- [Énoncé A]
Renommez « point_idx » en « point_id » dans les entrées, du début jusqu'à la ligne contenant « 0: (162, 431) » incluse, puis restituez ce passage sans aucune autre modification.

- [Extrait proposé]
============
C’est principalement de cette partie de gens de lettres que nous devons prévenir les reproches. Comme ils jouissent à leur aise, en fait de réputation, d’une fortune bornée, mais très-suffisante pour eux, et que personne ne leur dispute, ils se piquent, entre autres qualités, d’un grand zèle patriotique pour la littérature ; car le patriotisme dans les âmes vulgaires (je ne dis pas dans les grandes âmes) n’est guère que le sentiment de son bien-être, et la crainte de le voir troubler.

Quel mal vous ont fait les gens de lettres, me diront ces zélés citoyens, pour vouloir les dégoûter de leur état ? Digne imitateur de ce poëte, qui exhortait les Romains à jeter dans la mer tout leur argent pour être parfaitement heureux, venez-vous nous conseiller, pour être plus heureux aussi, de mettre le feu à nos bibliothèques ? N’excepterez-vous pas au moins de cette proscription générale, cinq ou six philosophes modernes, et par conséquent privilégiés ? Ne peut-on pas même espérer que leurs ouvrages, dispersés dans la foule des autres livres, obtiendront grâce pour le reste, comme autrefois un patriarche demandait grâce pour une ville coupable en faveur de quelques justes ?
============
- [Données fournies]
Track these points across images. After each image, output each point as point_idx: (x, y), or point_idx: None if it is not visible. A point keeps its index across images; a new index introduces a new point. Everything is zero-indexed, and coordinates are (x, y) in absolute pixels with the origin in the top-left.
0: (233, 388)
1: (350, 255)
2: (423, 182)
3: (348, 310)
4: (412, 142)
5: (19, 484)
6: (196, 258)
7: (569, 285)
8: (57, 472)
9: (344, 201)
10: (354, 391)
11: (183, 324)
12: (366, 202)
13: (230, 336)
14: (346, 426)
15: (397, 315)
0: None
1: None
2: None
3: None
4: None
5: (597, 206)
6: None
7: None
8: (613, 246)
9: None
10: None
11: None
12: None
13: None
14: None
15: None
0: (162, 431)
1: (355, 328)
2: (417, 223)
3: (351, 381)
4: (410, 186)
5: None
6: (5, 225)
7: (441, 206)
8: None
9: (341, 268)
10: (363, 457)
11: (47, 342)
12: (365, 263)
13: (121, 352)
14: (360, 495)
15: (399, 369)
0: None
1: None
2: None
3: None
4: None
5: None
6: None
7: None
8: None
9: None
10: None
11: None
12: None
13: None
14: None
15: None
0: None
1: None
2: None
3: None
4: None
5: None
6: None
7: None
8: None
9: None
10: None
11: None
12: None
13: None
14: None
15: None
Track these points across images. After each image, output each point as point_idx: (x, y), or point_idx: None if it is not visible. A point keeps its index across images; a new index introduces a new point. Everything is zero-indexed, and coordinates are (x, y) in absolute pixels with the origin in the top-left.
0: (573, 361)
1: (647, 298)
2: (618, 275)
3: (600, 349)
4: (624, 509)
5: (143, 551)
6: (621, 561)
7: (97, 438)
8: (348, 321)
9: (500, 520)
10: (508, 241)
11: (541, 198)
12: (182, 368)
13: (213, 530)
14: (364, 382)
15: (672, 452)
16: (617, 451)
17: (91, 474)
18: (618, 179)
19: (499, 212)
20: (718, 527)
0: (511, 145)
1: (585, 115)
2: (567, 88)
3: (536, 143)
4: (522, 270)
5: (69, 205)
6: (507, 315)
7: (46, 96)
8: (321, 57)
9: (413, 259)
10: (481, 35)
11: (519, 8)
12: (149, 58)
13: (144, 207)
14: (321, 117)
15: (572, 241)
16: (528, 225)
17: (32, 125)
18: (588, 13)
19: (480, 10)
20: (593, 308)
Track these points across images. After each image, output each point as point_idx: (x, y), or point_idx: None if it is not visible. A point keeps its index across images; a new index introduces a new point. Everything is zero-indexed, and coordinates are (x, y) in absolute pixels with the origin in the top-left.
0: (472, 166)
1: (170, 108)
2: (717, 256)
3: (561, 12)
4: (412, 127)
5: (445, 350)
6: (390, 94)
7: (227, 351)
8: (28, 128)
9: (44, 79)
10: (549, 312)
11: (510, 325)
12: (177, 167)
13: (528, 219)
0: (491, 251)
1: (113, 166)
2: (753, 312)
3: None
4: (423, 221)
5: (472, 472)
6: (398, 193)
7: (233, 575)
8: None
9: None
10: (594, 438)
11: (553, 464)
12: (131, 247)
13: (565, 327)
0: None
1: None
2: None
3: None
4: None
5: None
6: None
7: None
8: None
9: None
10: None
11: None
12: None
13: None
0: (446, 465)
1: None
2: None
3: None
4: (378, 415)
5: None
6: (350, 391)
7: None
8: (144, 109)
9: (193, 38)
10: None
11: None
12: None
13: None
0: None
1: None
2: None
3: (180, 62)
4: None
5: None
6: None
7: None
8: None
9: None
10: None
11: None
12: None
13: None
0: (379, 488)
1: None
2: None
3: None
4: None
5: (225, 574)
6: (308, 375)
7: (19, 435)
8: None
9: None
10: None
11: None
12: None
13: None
============
- [Énoncé B]
Répondez aux questions suivantes à partir de l'extrait :
(i) Selon l'extrait, qu'est-ce que le patriotisme dans les âmes vulgaires ?
(ii) À quoi le poète évoqué exhortait-il les Romains ?
(iii) Combien de philosophes modernes les zélés citoyens demandent-ils d'excepter de la proscription générale ?

- [Résultat correct A]
Track these points across images. After each image, output each point as point_id: (x, y), or point_id: None if it is not visible. A point keeps its index across images; a new index introduces a new point. Everything is zero-indexed, and coordinates are (x, y) in absolute pixels with the origin in the top-left.
0: (233, 388)
1: (350, 255)
2: (423, 182)
3: (348, 310)
4: (412, 142)
5: (19, 484)
6: (196, 258)
7: (569, 285)
8: (57, 472)
9: (344, 201)
10: (354, 391)
11: (183, 324)
12: (366, 202)
13: (230, 336)
14: (346, 426)
15: (397, 315)
0: None
1: None
2: None
3: None
4: None
5: (597, 206)
6: None
7: None
8: (613, 246)
9: None
10: None
11: None
12: None
13: None
14: None
15: None
0: (162, 431)

- [Résultat correct B]
(i) Guère plus que le sentiment de son bien-être et la crainte de le voir troubler.
(ii) À jeter dans la mer tout leur argent pour être parfaitement heureux.
(iii) Cinq ou six.